CIA Director Burns: Spying Much Harder Due to Smartphones and Other Tech

CIA director William Burns says traditional spying is tougher these days, thanks to smartphones and other technology. Burns says it is particularly difficult for a spy to establish a false identity in other countries.

The WSJ reports.

A trained CIA case officer could once cross borders with a wallet full of aliases or confidently travel through foreign cities undetected to meet agents. Now, he or she faces digital obstacles that are the hallmarks of modern life: omnipresent surveillance cameras and biometric border controls, not to mention smartphones, watches and automobiles that constantly ping out their location. Then there is “digital dust,” the personal record almost everyone leaves across the internet


“The foundational elements of espionage, I argue, have been shattered—they have already been broken,” said Duyane Norman, a former CIA station chief who led an early agency effort to adapt spying for the digital age, called “Station of the Future.”

As an example, he asks, how can a CIA officer purport to work for another government agency or private enterprise if his cellphone isn’t regularly present at that entity’s location, there is no record of him making ATM withdrawals or paying for lunch with a credit card in the vicinity, and no sign of him on video cameras there?

Having no electronic “signature”—as in not carrying a cellphone and having no presence on the internet—is itself a tipoff to adversary spy services, Mr. Norman and others said


In the new environment, it is “much more complicated to conduct traditional tradecraft,” CIA Director William Burns acknowledged during his February confirmation hearing.

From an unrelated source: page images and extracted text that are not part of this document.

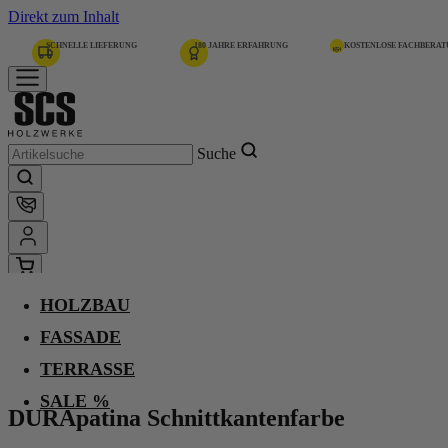
Direkt zum Inhalt
SCHNELLE LIEFERUNG
180 JAHRE ERFAHRUNG
KOSTENLOSE FACHBERA
Suche
HOLZBAU
Home
Fassade
FASSADE
DURApatina
DURApatina Schnittkantenfarbe
TERRASSE
SALE %
DURApatina Schnittkantenfarbe
Lavagrau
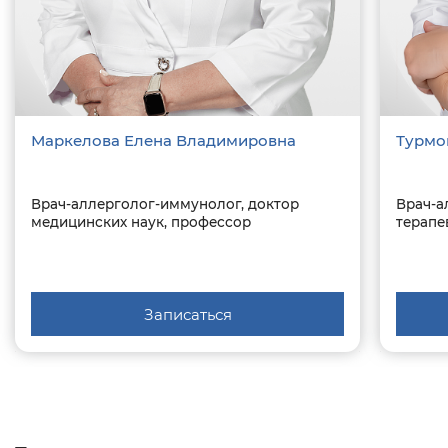
Маркелова Елена Владимировна
Турмо
Врач-аллерголог-иммунолог, доктор
Врач-а
медицинских наук, профессор
терапе
Записаться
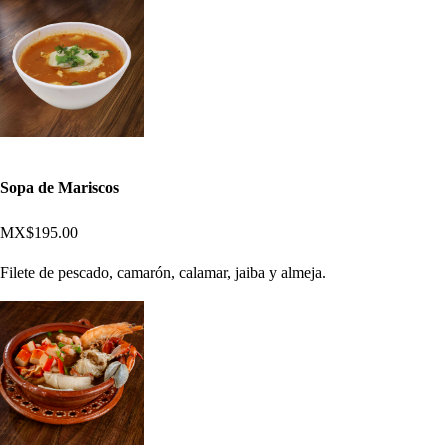
Sopa de Mariscos
MX$195.00
Filete de pescado, camarón, calamar, jaiba y almeja.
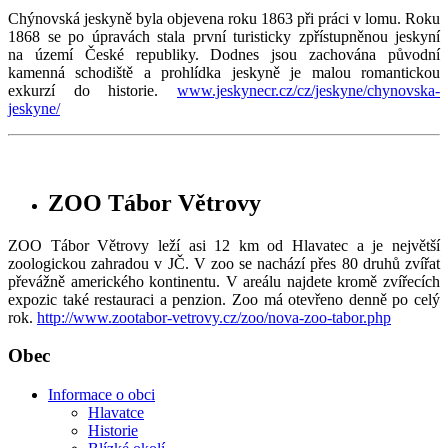
Chýnovská jeskyně byla objevena roku 1863 při práci v lomu. Roku
1868 se po úpravách stala první turisticky zpřístupněnou jeskyní
na území České republiky. Dodnes jsou zachována původní
kamenná schodiště a prohlídka jeskyně je malou romantickou
exkurzí do historie.
www.jeskynecr.cz/cz/jeskyne/chynovska-
jeskyne/
ZOO Tábor Větrovy
ZOO Tábor Větrovy leží asi 12 km od Hlavatec a je největší
zoologickou zahradou v JČ. V zoo se nachází přes 80 druhů zvířat
převážně amerického kontinentu. V areálu najdete kromě zvířecích
expozic také restauraci a penzion. Zoo má otevřeno denně po celý
rok.
http://www.zootabor-vetrovy.cz/zoo/nova-zoo-tabor.php
Obec
Informace o obci
Hlavatce
Historie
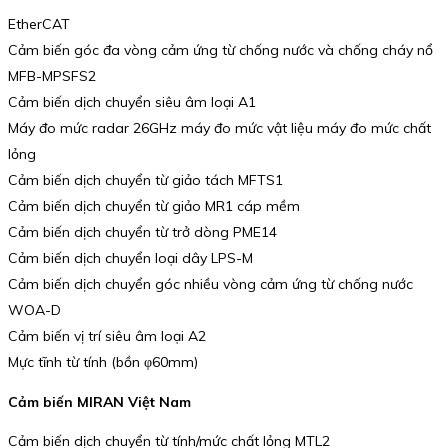
EtherCAT
Cảm biến góc đa vòng cảm ứng từ chống nước và chống cháy nổ
MFB-MPSFS2
Cảm biến dịch chuyển siêu âm loại A1
Máy đo mức radar 26GHz máy đo mức vật liệu máy đo mức chất
lỏng
Cảm biến dịch chuyển từ giảo tách MFTS1
Cảm biến dịch chuyển từ giảo MR1 cáp mềm
Cảm biến dịch chuyển từ trở dòng PME14
Cảm biến dịch chuyển loại dây LPS-M
Cảm biến dịch chuyển góc nhiều vòng cảm ứng từ chống nước
WOA-D
Cảm biến vị trí siêu âm loại A2
Mực tĩnh từ tính (bồn φ60mm)
Cảm biến MIRAN Việt Nam
Cảm biến dịch chuyển từ tính/mức chất lỏng MTL2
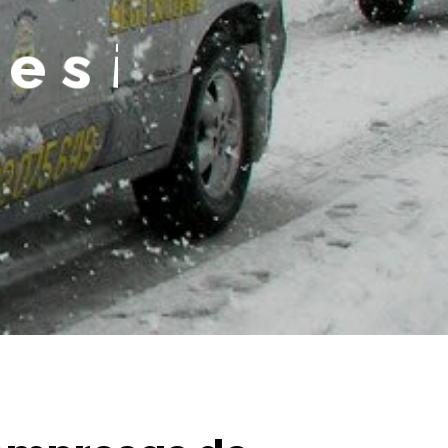
e
s
i
t
e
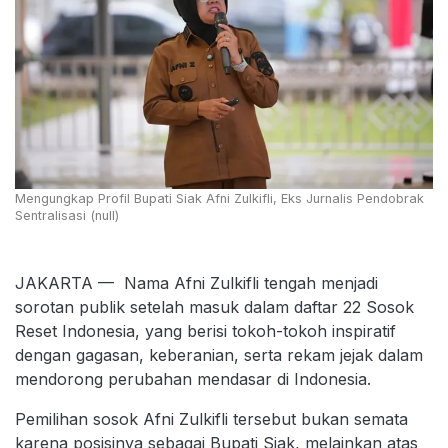
Mengungkap Profil Bupati Siak Afni Zulkifli, Eks Jurnalis Pendobrak
Sentralisasi (null)
JAKARTA — Nama Afni Zulkifli tengah menjadi
sorotan publik setelah masuk dalam daftar 22 Sosok
Reset Indonesia, yang berisi tokoh-tokoh inspiratif
dengan gagasan, keberanian, serta rekam jejak dalam
mendorong perubahan mendasar di Indonesia.
Pemilihan sosok Afni Zulkifli tersebut bukan semata
karena posisinya sebagai Bupati Siak, melainkan atas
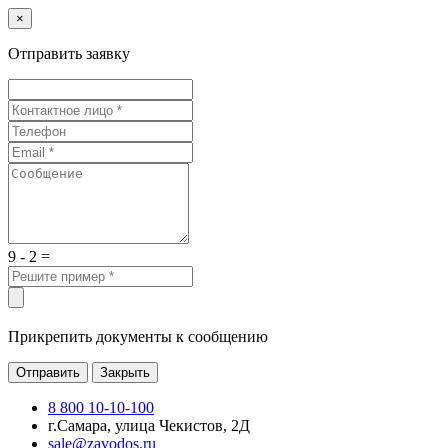
×
Отправить заявку
9 - 2 =
Прикрепить документы к сообщению
Отправить
Закрыть
8 800 10-10-100
г.Самара, улица Чекистов, 2Д
sale@zavodos.ru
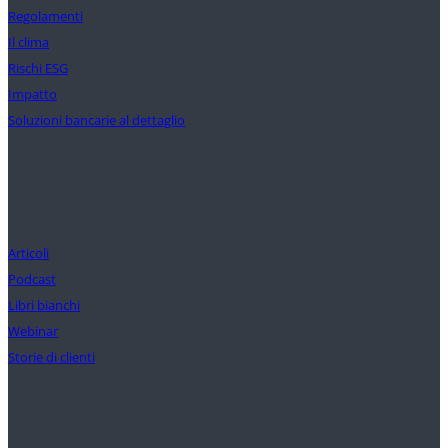
Regolamenti
Il clima
Rischi ESG
Impatto
Soluzioni bancarie al dettaglio
Approfondimenti
Articoli
Podcast
Libri bianchi
Webinar
Storie di clienti
La nostra missione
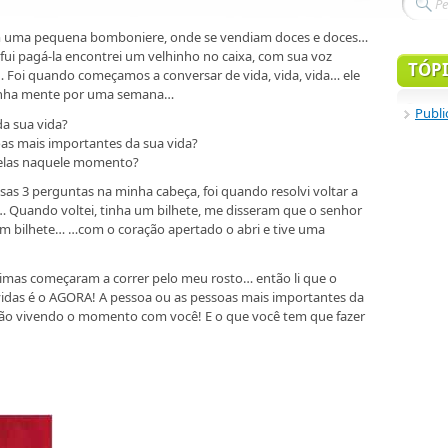
m uma pequena bomboniere, onde se vendiam doces e doces…
i pagá-la encontrei um velhinho no caixa, com sua voz
TÓP
 Foi quando começamos a conversar de vida, vida, vida… ele
minha mente por uma semana…
Publi
da sua vida?
as mais importantes da sua vida?
a elas naquele momento?
as 3 perguntas na minha cabeça, foi quando resolvi voltar a
… Quando voltei, tinha um bilhete, me disseram que o senhor
m bilhete… …com o coração apertado o abri e tive uma
imas começaram a correr pelo meu rosto… então li que o
das é o AGORA! A pessoa ou as pessoas mais importantes da
tão vivendo o momento com você! E o que você tem que fazer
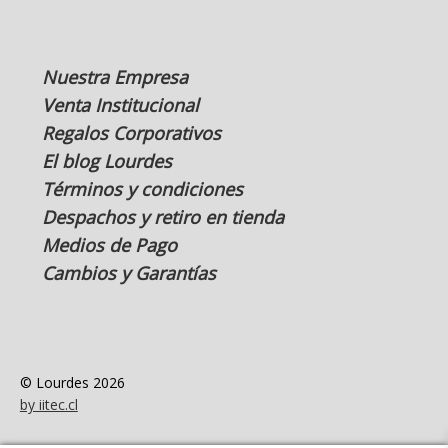
Nuestra Empresa
Venta Institucional
Regalos Corporativos
El blog Lourdes
Términos y condiciones
Despachos y retiro en tienda
Medios de Pago
Cambios y Garantías
© Lourdes 2026
by iitec.cl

If CIA spies will be forced to essentially live a person’s life if that they wish to impersonate someone else, said one former spy.

“It’s more difficult for intelligence officers to masquerade under alias,” said a retired Western intelligence officer who estimated he had nine false identities during his career, and credit cards for each.

More spying will be done in “true name,” meaning the spy won’t pose as someone else, but “live their cover” as a businessperson, academic or other professional with no obvious connection to the U.S. government.

However, Burns and other experts say that the CIA will adapt.

“Most technological challenges are surmountable,” the senior CIA official said. “We play great offense, and aren’t sitting around in a defensive crouch”


For example, it is possible to “spoof” a cellphone’s location, misleading foreign spycatchers to think their quarry is in one place, when he is safely in another, current and former CIA officials said.